With the announcement of Azure for Operators, Microsoft has outlined a vision and strategy to unlock the power of 5G and bring cloud and edge closer than ever, opening new opportunities for service providers all over the world.

Microsoft’s recent acquisitions of Affirmed Networks and Metaswitch, while a surprise to some in the telecommunications industry, signaled  Microsoft’s long-term commitment to telecommunications industry. Telcom executives naturally had a lot of questions: What were Microsoft’s plans for 5G? How would the new acquisitions align with Microsoft’s cloud strategies? Would Microsoft’s presence accelerate the arrival of 5G? Is Microsoft looking to compete or partner with telecommunications service providers?

Today, we can answer those questions.

On September 28, Microsoft for Telecommunications hosted its inaugural Telecommunications Executive Forum. This live event showcased Microsoft’s strategy, roadmap, and technology for 5G—some of it unveiled publicly for the first time. Attendees heard about Microsoft’s vision for 5G edge computing, cloud-based telecommunications, IoT, and a lot more. (Read more about Azure for Operators).

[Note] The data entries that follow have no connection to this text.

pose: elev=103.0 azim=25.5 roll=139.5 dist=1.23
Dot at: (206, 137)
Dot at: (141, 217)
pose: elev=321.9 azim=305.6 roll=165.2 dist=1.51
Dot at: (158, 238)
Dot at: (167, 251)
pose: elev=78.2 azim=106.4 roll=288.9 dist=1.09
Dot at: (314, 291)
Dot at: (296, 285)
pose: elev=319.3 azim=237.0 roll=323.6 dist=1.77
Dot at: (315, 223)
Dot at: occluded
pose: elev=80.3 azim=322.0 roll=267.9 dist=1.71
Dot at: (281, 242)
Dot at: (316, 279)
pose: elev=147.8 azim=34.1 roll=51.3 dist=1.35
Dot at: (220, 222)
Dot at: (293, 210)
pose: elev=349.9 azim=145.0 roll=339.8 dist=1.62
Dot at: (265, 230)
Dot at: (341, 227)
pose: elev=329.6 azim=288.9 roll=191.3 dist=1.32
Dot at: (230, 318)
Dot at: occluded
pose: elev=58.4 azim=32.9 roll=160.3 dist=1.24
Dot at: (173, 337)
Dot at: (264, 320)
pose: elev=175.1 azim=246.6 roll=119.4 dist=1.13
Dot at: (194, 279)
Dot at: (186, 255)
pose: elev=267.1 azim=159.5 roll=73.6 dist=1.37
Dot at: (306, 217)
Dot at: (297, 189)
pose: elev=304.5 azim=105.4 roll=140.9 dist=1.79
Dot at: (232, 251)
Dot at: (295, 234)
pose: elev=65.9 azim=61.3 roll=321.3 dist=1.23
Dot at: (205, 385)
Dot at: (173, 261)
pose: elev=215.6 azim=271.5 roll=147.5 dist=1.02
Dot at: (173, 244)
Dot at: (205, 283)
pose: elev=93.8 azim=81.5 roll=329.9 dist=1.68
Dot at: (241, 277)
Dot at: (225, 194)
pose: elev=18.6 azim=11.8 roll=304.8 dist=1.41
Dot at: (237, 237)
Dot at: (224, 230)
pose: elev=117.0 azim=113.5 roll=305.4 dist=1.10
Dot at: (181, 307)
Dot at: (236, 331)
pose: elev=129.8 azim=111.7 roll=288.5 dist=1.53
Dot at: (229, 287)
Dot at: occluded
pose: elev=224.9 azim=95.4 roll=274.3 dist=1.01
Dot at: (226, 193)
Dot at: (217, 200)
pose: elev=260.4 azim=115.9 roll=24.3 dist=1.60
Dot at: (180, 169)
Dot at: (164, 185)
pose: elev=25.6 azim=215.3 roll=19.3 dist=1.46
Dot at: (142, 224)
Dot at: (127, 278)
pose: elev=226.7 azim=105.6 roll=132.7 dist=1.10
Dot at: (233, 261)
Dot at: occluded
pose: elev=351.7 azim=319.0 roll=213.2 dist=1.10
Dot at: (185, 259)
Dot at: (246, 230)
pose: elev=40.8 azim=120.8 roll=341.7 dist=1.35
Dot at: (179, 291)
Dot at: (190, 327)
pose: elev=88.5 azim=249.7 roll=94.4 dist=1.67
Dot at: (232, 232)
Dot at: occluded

For Affirmed, it’s an exciting time to be a part of Microsoft. Our decision to join the Microsoft family was driven by the fact that both companies shared a unique vision for 5G and, together, could accelerate that vision. So far, the experience together has been overwhelmingly positive. Our customers are more excited about 5G than ever before, and our recent customer successes validate the vision that Microsoft and Affirmed share for the future.

Since the beginning of the year, we’ve seen more and more telco operators around the world not just testing 5G technologies but embracing them:

  • In Finland, home to the world’s highest consumers of mobile services, DNA is replacing their legacy mobile core with a 5G core to serve up high-speed, high-bandwidth connections and meet consumers’ ever-expanding appetite for mobile services.
  • In Latin America, Millicom is moving to a cloud-based, 5G-ready mobile core to roll out new edge-based services to their customers such as augmented/virtual reality experiences and IoT applications.
  • In the Middle East, Asia, and Africa, Etisalat is leveraging next-generation network automation and orchestration as they continue to roll out 5G and multi-access edge computing (MEC) services.
  • In Sweden, Netmore is adopting 5G technologies to gain an early market lead on private enterprise services and IoT applications across Europe.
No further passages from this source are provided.